Textauszug:
Mamour blieb drei Nächte, damals, nach dem Essen. Lena ging zur Arbeit, sie ist Lehrerin. Am Abend kam sie nach Hause, und er war da. Eine Affäre, sagt Lena. Nichts Besonderes. Sie gingen spazieren, blödelten rum, und Mamour zeichnete Herzen in den Schnee. Am Wochenende gingen sie tanzen, bis frühmorgens. Mamour kochte zu Hause, putzte, räumte auf. Er betete im Gang, Allahu Akbar, Allah ist der Grösste, auf einem roten Teppich.

Lenas Kleid, weiss und leicht, hängt an der Schranktür, eingepackt in Plastik. 9.20 Uhr, Mamour ist noch nicht da. Lena sitzt vor dem Spiegel im Schlafzimmer. Puder, Wimperntusche, anderthalb Stunden vor der Trauung. Edith will unter den Augen nicht schminken. Sonst verschmierts, wenn du heulst, meint sie. Lena sagt: Ich heule nicht. Endlich ist er vorbei, der Stress mit den Behörden. Neun Monate hat er gedauert. Immer mussten wir uns verteidigen, sagt Lena. Immer mussten wir beweisen, dass wir es ernst meinen. Bald ist er vorbei, dieser Stress. Die Romantik ist auch da. Aber sie rückt in den Hintergrund – so ist das halt, sagt Lena.

Ausgangsdaten:
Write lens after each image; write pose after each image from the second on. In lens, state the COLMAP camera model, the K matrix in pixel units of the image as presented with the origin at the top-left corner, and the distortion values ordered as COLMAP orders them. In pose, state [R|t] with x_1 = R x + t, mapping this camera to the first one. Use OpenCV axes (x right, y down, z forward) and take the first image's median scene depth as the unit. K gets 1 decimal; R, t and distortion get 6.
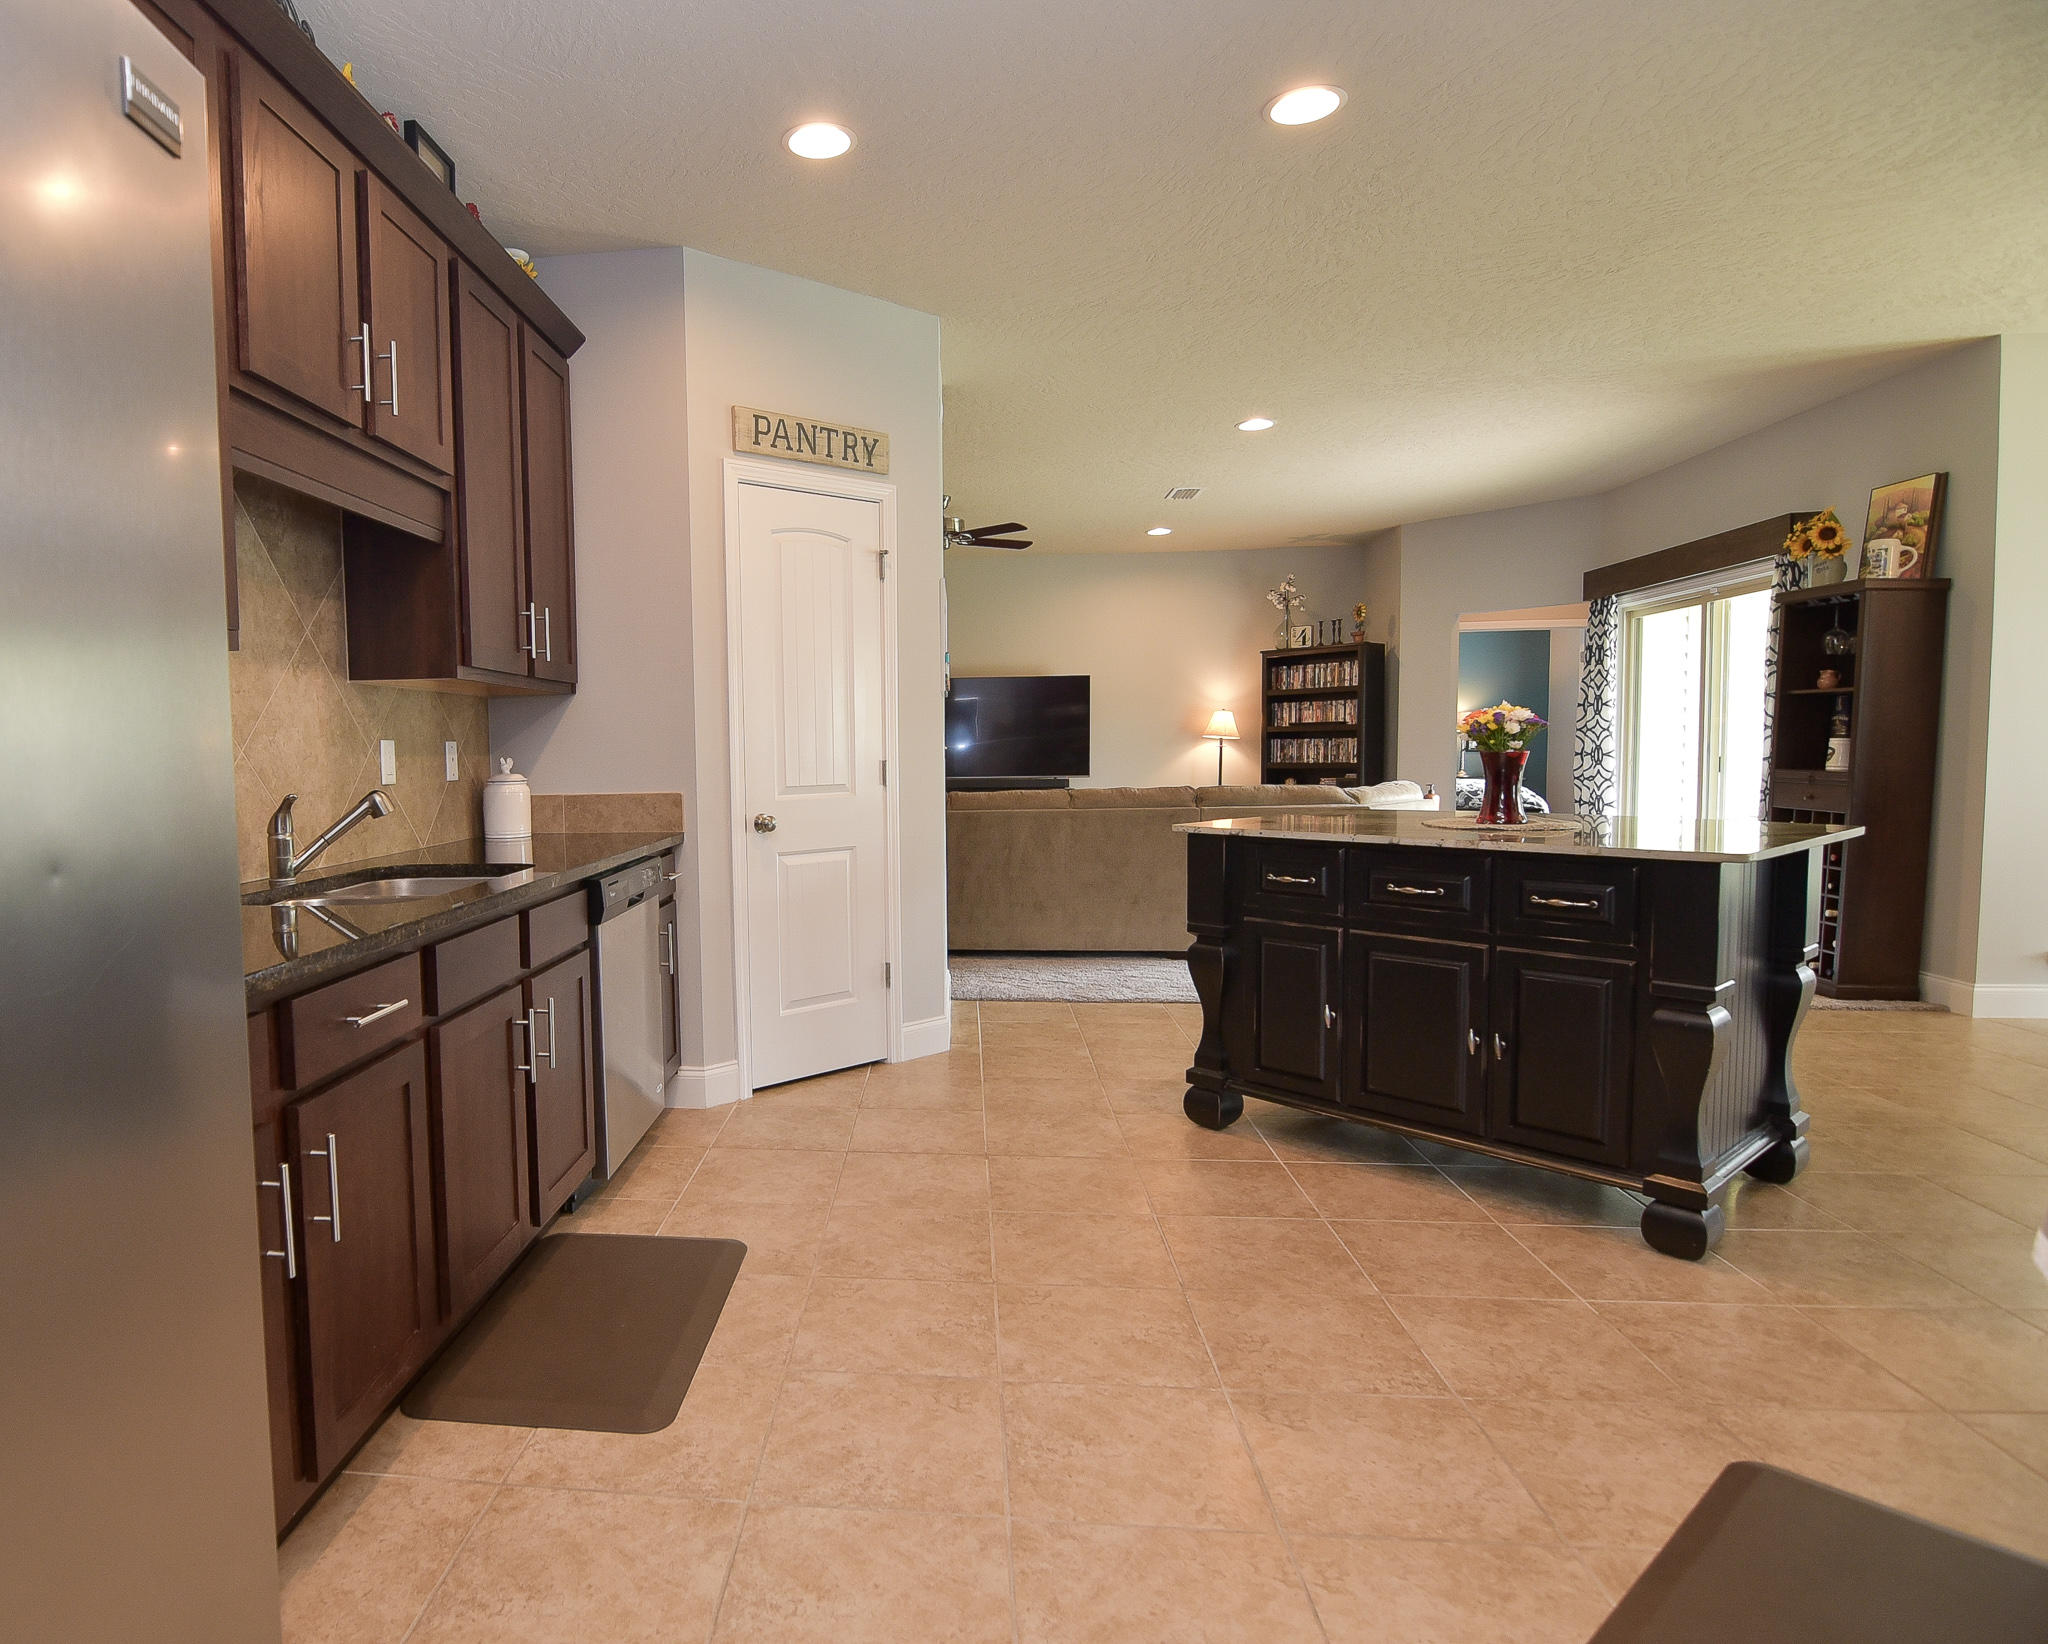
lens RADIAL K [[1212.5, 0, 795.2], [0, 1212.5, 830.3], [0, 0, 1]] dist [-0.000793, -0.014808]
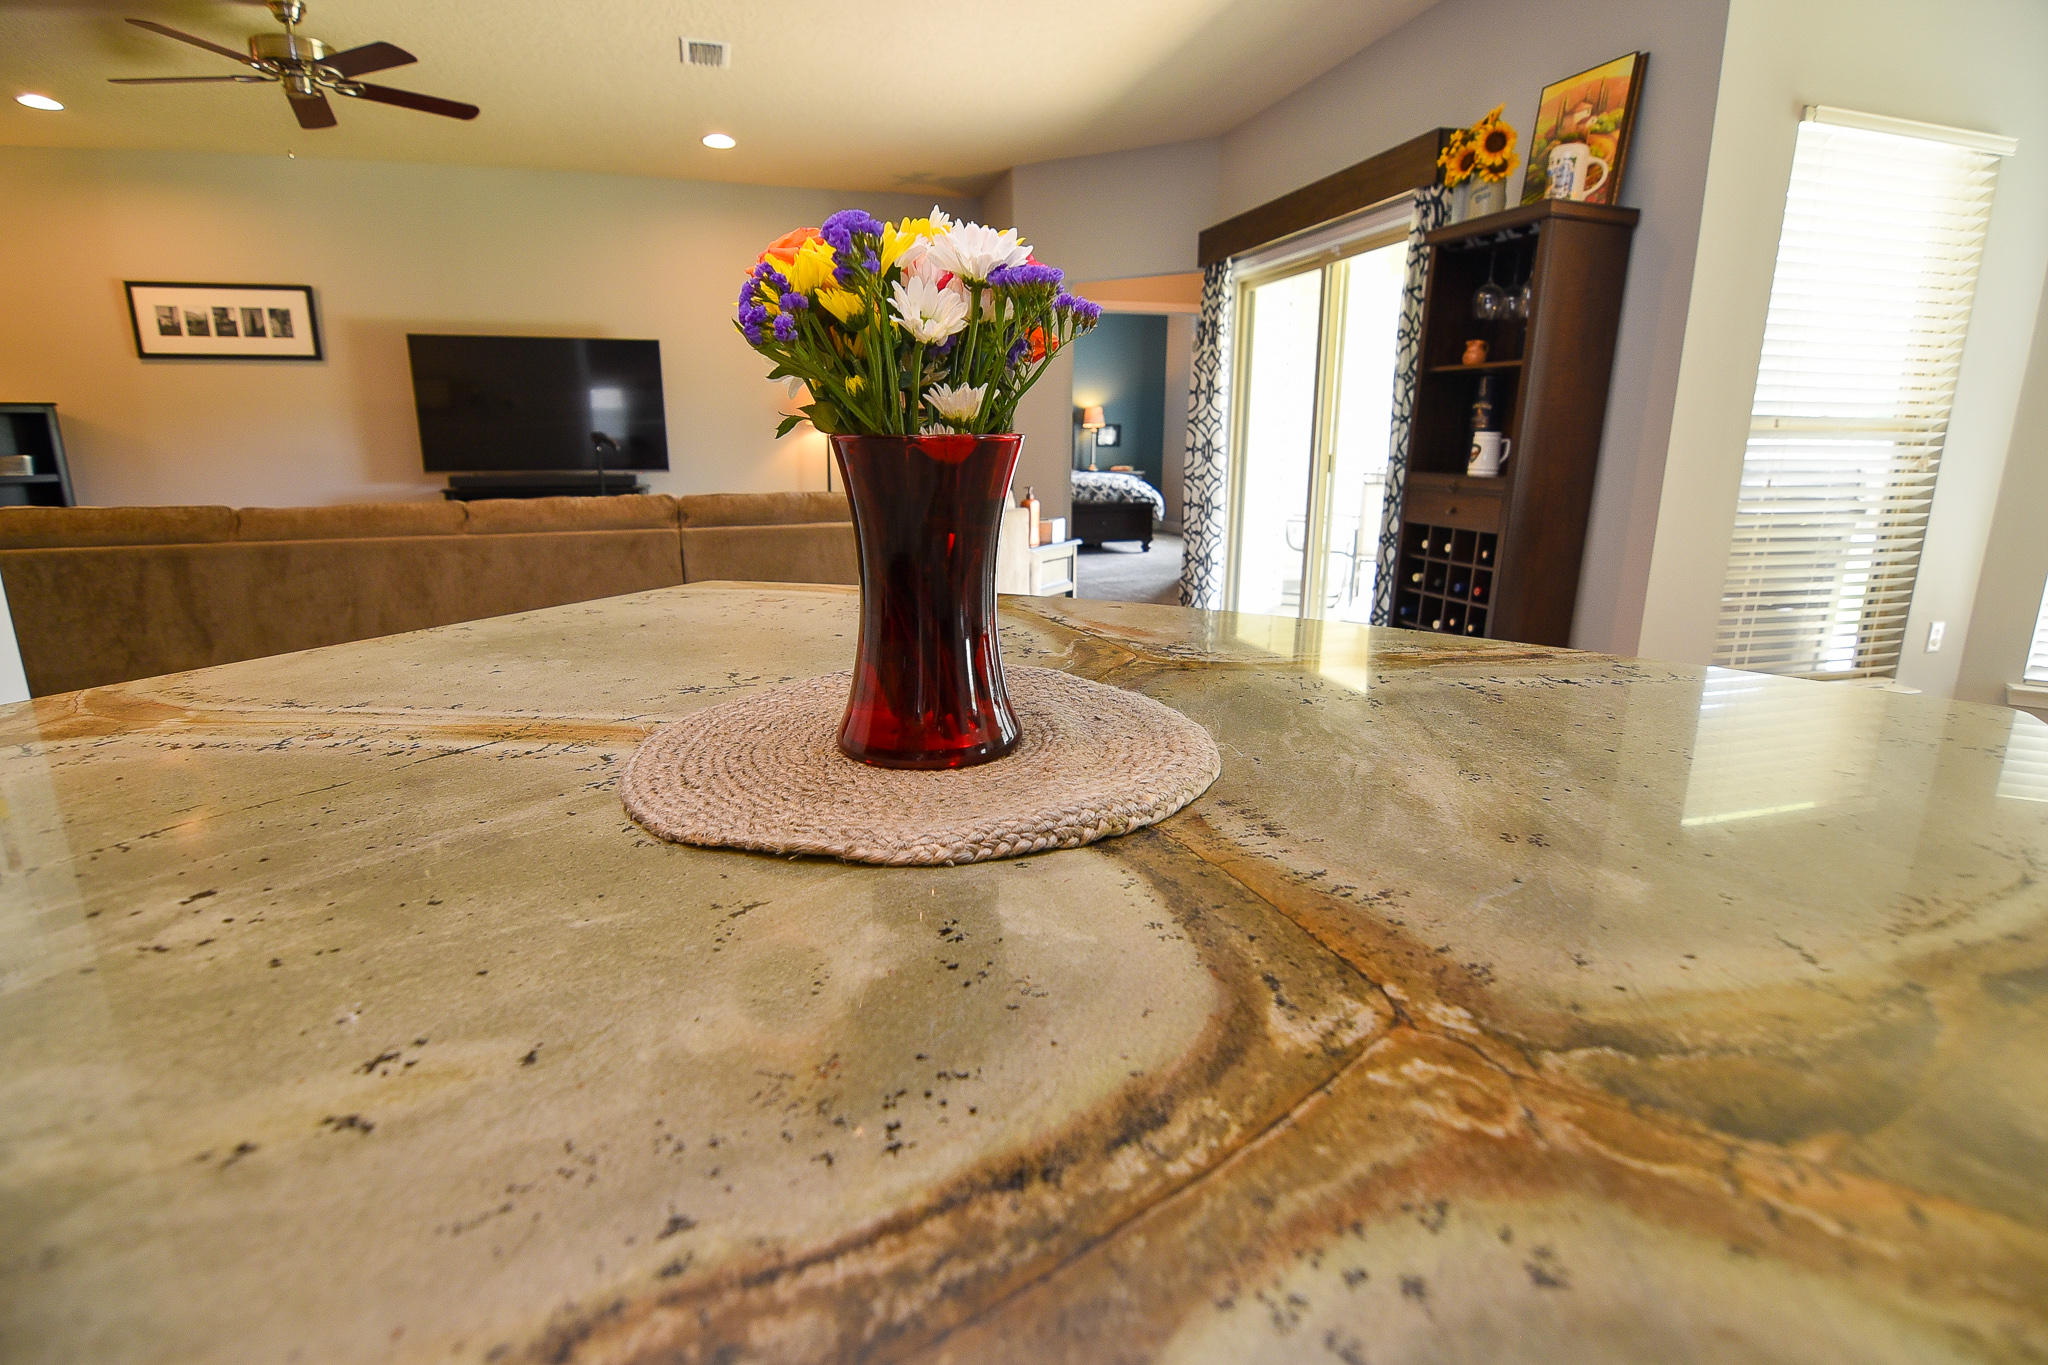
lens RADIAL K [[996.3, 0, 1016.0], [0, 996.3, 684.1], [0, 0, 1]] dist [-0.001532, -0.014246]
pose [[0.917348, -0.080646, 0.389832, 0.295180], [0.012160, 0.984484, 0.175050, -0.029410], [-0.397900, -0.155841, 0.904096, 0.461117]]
...
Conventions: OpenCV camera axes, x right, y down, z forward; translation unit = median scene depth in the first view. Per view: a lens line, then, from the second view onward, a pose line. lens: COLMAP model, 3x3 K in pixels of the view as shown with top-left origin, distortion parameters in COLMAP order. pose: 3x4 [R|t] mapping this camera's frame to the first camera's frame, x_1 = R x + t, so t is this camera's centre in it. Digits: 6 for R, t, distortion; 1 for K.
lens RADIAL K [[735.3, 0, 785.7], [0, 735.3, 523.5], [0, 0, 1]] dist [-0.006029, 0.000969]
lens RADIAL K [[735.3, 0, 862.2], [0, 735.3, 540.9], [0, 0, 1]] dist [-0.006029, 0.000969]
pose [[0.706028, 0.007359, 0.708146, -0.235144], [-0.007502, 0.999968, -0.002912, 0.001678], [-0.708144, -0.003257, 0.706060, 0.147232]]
==
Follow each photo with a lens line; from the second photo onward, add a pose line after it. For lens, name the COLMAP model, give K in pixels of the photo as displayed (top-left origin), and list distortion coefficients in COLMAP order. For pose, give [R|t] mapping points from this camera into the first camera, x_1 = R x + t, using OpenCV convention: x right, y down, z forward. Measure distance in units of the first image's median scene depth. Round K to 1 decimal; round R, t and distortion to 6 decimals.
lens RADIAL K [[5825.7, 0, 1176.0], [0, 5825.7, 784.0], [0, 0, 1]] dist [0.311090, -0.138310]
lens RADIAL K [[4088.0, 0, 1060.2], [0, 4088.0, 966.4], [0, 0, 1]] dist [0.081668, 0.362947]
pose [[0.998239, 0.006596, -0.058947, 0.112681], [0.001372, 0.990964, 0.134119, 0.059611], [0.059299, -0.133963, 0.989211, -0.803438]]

Aufgabenstellung: Schreiben Sie aus dem Text über Lena und Mamour die Stelle ab, die mit den Worten „Lenas Kleid, weiss“ beginnt. Hören Sie nach „halt, sagt Lena.“ auf.

Antwort:
Lenas Kleid, weiss und leicht, hängt an der Schranktür, eingepackt in Plastik. 9.20 Uhr, Mamour ist noch nicht da. Lena sitzt vor dem Spiegel im Schlafzimmer. Puder, Wimperntusche, anderthalb Stunden vor der Trauung. Edith will unter den Augen nicht schminken. Sonst verschmierts, wenn du heulst, meint sie. Lena sagt: Ich heule nicht. Endlich ist er vorbei, der Stress mit den Behörden. Neun Monate hat er gedauert. Immer mussten wir uns verteidigen, sagt Lena. Immer mussten wir beweisen, dass wir es ernst meinen. Bald ist er vorbei, dieser Stress. Die Romantik ist auch da. Aber sie rückt in den Hintergrund – so ist das halt, sagt Lena.